Smaill also employs a poet’s eye for image to draw us into the story: the images of ruined London in the wake of an apparently civil war; groups of people in the morning, using the solfege handsigns to sign along with Onestory; the glimmer of the Pale Lady among the mud and muck of the Thames. These descriptions, which go beyond auditory, make this world believable.
About three-quarters of the way through the book I said to myself, “Well, fine, I guess there just won’t be any important woman characters who aren’t dead.” Then in the final twenty-five percent of the book, a woman appears who not only has an intense relationship with Lucien, but whose actions have consequences for everyone around her. It just took her a while to show up.
While it is more immediately accessible than Riddley Walker, one of my favorite post-apocalyptic fantasies, The Chimes reminded me of that book, probably due to the degree of immersion into this world through the language. Musical terms have made their way into incidental speech. To speak piano is to speak softly. Someone may go lento (slow) down to the waterfront. People hum and whistle and use solfege to hawk their wares, register grievances, or give directions. Against this backdrop, Lucien and Sebastian meet the obligatory cast of eccentric characters on their way to Oxford, where they confront the Order.
I’m going to indulge myself by sharing the opening paragraphs of the book here:
I’ve been standing here forever. My arms and legs and head and even my bones are heavy with sleep. Clothes heavy with the rain that won’t stop falling. Shoes heavy with mud. My roughcloth bag is slung over my shoulder and it jostles against my leg as I shift from side to side to keep warm. It’s heavy too, weighted with objectmemories. The ones I’ve decided to take.
Deep in the drilled-in mud of the fields behind me, our bulbs are wrapped in their brittle skins with their messages of color stored inside. Blue iris, yellow crocus, tulips of all colors. Daffs with the flowers in their papery bunches and their smell of pepper like the air as it is before Chimes.

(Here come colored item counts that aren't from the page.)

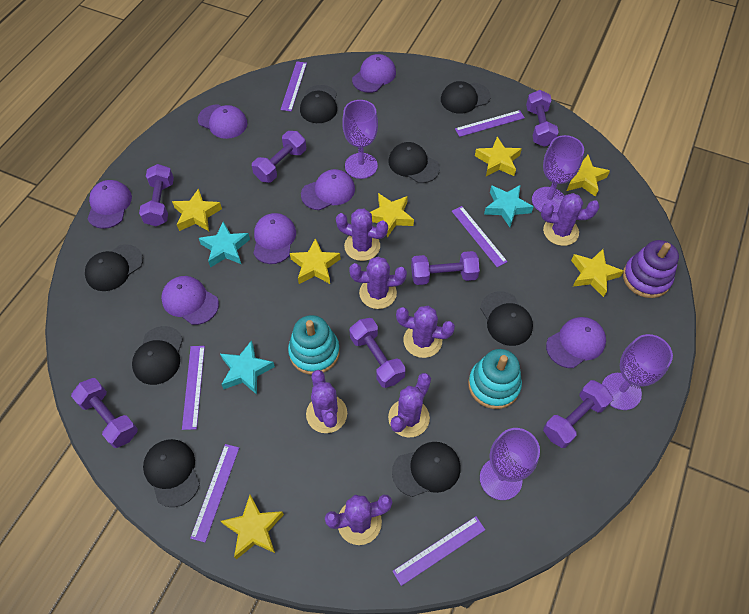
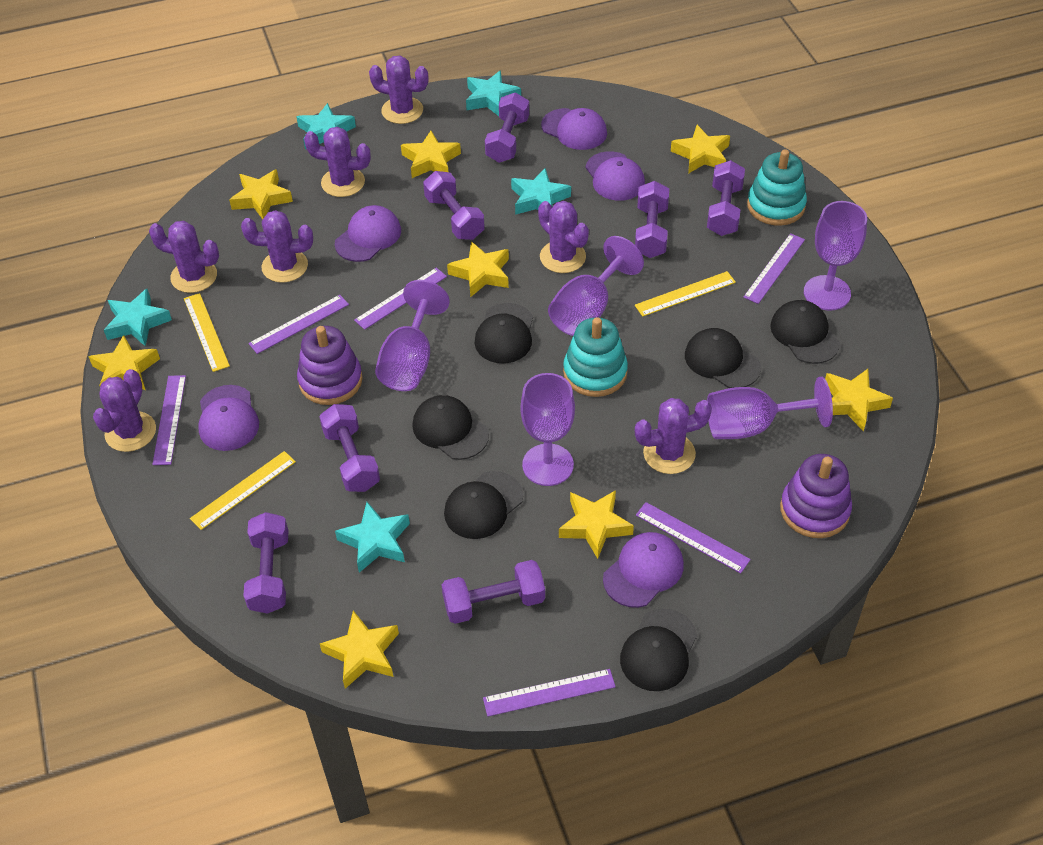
black cap: [85,244,143,291] [132,326,183,385] [143,439,200,507] [300,85,337,123] [389,142,440,183] [392,442,461,497] [441,81,491,114] [480,291,533,346] = 8 -> [412,395,489,460] [444,471,523,539] [475,303,533,363] [620,609,697,691] [685,328,761,388] [770,300,840,364] = 6
purple cap: [88,180,132,229] [161,276,219,325] [198,104,247,139] [253,213,296,264] [301,169,355,210] [352,54,396,93] [546,317,606,368] = 7 -> [198,385,259,451] [335,205,401,262] [541,108,607,150] [586,151,645,201] [603,532,684,608] = 5
purple goblet: [342,100,378,179] [480,428,540,500] [532,135,584,212] [602,334,673,410] = 4 -> [375,280,450,391] [520,373,575,486] [548,236,644,336] [707,377,833,439] [804,201,867,311] = 5
purple stacking toy: [623,240,679,298] = 1 -> [297,326,363,405] [780,454,852,538] = 2
turquoise star: [199,222,250,268] [220,340,275,395] [484,185,534,227] = 3 -> [104,289,172,346] [296,103,356,149] [335,502,410,573] [466,70,521,116] [511,168,571,215] = 5
yellow ruler: none = 0 -> [184,293,230,372] [190,451,296,530] [635,271,736,317] = 3
yellow star: [172,188,222,231] [221,495,284,559] [290,238,341,284] [370,193,414,238] [475,137,522,176] [567,155,610,197] [571,249,624,297] = 7 -> [89,335,160,390] [229,169,293,219] [320,610,399,689] [401,131,461,178] [447,241,509,297] [559,490,634,559] [671,125,730,174] [825,369,893,431] = 8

I did have a problem with the world-building, and if I could give a book 4.75 stars instead of 5, I probably would. What I did not know and could not figure out in The Chimes is whether this phenomenon was world-wide, nationwide, or regional. It seems like the most the Carillon could affect would be Britain. This nagged at me in the final pages of the book, particularly. I loved the idea, the language, and the music so much that I decided this glitch is not worth a half-star ding. This book left me thinking about memory (and the mathematics of music) for several days after I finished it, and it’s beautiful. I highly recommend it.
When Marion give a book 5 stars, it goes on my TBR list.